++++ Data to process ++++

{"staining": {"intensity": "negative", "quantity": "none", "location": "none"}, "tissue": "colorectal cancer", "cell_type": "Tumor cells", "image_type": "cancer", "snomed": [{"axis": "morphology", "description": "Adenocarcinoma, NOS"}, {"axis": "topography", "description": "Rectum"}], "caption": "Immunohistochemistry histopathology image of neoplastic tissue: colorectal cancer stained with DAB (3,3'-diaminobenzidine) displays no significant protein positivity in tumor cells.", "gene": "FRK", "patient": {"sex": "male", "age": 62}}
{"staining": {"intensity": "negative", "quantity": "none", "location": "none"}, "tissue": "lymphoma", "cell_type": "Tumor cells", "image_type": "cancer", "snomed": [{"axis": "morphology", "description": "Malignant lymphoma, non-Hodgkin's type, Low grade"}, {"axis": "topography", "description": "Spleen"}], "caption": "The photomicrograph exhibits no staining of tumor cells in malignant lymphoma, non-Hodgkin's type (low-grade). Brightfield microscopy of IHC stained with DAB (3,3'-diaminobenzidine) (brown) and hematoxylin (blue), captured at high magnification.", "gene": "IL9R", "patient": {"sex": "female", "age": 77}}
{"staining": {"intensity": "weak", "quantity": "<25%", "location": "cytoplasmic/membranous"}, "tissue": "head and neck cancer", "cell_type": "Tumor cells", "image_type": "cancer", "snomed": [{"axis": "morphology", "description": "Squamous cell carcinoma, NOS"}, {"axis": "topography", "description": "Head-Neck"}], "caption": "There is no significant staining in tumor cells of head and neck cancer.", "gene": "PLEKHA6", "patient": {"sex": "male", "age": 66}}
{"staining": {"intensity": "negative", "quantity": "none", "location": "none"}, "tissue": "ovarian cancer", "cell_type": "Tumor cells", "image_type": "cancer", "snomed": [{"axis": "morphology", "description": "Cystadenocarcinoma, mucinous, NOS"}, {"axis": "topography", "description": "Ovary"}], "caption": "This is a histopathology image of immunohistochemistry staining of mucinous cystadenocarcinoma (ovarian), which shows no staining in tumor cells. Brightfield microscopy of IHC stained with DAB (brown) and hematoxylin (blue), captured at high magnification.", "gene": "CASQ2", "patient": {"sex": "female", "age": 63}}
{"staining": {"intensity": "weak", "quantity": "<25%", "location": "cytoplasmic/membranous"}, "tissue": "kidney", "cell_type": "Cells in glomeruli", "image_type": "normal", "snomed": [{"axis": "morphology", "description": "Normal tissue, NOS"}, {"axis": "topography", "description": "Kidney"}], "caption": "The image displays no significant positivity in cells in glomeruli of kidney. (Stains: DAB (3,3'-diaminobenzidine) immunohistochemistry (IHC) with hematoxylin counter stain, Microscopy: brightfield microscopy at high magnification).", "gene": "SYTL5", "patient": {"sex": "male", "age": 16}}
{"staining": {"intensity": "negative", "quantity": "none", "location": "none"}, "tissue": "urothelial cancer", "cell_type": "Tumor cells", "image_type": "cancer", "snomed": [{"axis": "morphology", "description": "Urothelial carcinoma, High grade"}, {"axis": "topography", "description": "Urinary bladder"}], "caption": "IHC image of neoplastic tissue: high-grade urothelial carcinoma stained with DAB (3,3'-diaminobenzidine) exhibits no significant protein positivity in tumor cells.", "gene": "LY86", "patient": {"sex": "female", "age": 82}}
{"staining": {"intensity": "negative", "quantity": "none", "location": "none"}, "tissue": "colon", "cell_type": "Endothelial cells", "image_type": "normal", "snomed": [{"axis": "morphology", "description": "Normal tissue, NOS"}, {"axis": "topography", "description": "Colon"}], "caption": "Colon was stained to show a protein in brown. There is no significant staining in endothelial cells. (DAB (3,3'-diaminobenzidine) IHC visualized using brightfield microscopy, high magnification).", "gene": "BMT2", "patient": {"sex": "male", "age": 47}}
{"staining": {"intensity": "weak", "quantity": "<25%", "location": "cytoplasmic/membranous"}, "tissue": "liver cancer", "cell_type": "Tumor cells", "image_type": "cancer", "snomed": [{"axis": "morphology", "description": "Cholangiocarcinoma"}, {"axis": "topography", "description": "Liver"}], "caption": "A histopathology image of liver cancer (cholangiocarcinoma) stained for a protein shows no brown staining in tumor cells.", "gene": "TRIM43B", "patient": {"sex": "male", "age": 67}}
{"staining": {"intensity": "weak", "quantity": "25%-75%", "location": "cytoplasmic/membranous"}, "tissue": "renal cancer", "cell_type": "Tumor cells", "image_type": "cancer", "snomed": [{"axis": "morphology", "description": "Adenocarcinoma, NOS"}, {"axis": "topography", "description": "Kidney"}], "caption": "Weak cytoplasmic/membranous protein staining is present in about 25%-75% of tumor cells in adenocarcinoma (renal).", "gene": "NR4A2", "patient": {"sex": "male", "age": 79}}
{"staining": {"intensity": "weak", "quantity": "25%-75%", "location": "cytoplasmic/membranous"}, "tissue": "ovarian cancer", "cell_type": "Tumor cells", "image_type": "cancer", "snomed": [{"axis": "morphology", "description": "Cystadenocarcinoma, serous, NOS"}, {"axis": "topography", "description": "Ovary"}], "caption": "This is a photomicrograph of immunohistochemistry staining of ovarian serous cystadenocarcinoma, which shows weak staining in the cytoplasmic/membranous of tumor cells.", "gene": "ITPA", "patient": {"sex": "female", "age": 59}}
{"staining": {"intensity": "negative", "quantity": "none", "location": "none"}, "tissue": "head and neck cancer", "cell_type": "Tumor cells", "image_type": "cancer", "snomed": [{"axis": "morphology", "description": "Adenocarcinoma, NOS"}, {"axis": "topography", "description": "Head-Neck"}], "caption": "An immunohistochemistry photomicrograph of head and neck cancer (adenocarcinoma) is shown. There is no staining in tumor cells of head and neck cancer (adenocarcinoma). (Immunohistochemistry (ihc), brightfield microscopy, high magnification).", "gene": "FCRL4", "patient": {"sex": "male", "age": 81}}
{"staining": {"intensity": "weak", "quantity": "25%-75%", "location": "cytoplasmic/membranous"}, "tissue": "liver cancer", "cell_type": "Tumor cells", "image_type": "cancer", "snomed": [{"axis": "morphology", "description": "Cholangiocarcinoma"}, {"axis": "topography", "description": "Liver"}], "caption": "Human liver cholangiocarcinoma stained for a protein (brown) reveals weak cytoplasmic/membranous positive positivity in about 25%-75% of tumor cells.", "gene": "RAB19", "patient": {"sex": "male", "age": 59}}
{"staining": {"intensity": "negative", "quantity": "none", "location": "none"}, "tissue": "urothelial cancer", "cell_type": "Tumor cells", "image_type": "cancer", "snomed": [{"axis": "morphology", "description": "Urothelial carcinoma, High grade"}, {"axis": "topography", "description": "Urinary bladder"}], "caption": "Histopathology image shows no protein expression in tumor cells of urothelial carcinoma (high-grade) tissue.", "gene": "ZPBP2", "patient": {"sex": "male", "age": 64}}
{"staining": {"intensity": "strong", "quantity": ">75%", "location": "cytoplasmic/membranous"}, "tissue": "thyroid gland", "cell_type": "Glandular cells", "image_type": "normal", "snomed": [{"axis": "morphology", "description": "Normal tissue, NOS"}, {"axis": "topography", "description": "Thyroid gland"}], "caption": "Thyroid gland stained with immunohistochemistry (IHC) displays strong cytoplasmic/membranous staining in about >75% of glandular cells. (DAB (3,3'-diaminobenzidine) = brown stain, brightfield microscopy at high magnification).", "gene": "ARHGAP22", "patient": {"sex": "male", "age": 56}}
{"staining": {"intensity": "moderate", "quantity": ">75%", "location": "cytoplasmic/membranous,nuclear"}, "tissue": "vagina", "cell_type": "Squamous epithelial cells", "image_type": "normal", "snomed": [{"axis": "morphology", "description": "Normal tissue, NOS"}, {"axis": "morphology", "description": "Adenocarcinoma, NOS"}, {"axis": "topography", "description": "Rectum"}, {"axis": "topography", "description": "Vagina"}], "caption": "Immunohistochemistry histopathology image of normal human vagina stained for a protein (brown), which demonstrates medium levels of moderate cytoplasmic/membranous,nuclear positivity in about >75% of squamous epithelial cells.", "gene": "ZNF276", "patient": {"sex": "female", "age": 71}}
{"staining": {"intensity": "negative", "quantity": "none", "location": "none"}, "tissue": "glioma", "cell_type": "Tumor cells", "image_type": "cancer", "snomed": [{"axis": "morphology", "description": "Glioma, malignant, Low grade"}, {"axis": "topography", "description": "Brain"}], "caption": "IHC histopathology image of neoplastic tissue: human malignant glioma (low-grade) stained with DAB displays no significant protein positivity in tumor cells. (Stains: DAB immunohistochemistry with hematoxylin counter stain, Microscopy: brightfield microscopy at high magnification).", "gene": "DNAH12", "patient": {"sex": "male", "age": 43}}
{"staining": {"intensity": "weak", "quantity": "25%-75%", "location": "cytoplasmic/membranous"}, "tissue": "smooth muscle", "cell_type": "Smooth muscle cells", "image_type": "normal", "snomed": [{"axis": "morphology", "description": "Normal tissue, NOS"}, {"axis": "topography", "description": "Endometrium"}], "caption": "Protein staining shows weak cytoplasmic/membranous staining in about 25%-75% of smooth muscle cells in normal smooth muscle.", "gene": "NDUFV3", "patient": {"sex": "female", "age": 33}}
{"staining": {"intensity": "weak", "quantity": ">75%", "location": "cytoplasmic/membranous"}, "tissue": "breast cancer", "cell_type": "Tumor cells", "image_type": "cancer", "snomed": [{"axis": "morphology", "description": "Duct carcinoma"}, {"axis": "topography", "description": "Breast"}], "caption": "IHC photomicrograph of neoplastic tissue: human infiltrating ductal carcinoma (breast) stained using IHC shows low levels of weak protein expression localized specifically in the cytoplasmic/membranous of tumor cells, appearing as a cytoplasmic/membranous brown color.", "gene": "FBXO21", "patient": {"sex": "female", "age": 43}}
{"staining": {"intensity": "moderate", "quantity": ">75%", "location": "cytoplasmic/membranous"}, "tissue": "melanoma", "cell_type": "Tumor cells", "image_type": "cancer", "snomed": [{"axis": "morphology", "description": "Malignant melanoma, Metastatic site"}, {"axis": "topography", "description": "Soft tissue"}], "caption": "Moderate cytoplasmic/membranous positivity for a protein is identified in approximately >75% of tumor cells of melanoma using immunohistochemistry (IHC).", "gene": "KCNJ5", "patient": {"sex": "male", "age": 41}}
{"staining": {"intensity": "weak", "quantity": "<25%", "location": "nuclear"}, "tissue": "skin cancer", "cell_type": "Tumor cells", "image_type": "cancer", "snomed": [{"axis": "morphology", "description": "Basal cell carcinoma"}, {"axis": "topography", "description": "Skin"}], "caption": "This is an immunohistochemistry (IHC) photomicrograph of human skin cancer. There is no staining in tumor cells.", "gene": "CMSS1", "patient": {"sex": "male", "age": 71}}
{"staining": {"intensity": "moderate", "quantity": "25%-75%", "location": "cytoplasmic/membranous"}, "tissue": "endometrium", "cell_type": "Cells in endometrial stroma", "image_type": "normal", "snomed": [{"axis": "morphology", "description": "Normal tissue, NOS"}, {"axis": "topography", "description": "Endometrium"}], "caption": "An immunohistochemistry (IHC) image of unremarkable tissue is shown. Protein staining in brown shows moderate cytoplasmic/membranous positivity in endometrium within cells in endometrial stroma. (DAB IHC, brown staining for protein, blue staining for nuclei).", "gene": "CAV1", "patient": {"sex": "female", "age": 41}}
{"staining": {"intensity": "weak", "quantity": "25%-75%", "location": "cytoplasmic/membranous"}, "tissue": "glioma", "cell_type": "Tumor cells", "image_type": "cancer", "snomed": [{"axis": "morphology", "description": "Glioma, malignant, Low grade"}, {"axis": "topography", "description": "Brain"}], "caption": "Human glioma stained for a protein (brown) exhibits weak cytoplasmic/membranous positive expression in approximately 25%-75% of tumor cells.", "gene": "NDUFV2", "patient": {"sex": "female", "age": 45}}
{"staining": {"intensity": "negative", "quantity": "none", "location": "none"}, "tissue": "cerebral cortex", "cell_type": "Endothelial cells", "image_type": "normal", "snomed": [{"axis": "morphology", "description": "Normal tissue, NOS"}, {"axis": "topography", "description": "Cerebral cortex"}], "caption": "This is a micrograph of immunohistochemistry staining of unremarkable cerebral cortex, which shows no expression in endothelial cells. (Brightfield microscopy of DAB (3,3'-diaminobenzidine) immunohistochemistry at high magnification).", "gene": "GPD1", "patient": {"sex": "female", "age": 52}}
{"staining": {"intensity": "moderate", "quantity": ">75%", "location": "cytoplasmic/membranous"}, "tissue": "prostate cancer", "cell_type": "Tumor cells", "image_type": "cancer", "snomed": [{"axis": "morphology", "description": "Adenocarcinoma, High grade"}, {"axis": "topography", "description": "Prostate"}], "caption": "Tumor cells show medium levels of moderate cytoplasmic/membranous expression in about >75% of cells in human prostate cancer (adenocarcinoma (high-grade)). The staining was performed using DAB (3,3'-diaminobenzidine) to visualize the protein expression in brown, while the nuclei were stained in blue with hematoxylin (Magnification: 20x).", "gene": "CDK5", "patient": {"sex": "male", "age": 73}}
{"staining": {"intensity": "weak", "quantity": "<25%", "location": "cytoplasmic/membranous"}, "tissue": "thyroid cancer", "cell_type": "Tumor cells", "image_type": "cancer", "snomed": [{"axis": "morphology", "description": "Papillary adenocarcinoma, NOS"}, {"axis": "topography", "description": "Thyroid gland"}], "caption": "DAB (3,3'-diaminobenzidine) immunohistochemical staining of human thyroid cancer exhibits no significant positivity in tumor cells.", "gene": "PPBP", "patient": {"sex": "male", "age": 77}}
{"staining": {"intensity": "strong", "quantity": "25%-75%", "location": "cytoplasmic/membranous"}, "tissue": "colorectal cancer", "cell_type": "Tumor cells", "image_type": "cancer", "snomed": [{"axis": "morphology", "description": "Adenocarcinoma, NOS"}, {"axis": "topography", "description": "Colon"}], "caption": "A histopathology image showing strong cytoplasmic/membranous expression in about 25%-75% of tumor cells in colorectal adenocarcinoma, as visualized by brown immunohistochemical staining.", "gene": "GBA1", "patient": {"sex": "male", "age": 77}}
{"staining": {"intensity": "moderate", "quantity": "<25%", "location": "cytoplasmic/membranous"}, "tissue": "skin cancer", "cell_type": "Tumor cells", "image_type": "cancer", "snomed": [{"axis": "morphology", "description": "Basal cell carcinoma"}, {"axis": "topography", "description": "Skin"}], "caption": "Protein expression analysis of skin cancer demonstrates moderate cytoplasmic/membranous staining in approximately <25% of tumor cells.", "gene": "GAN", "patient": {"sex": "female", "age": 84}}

++++

▸ **Directions for this task**: What is the number of lines in the data that contain "Neck"? Write that number and nothing else.

▸ **Response below**: 2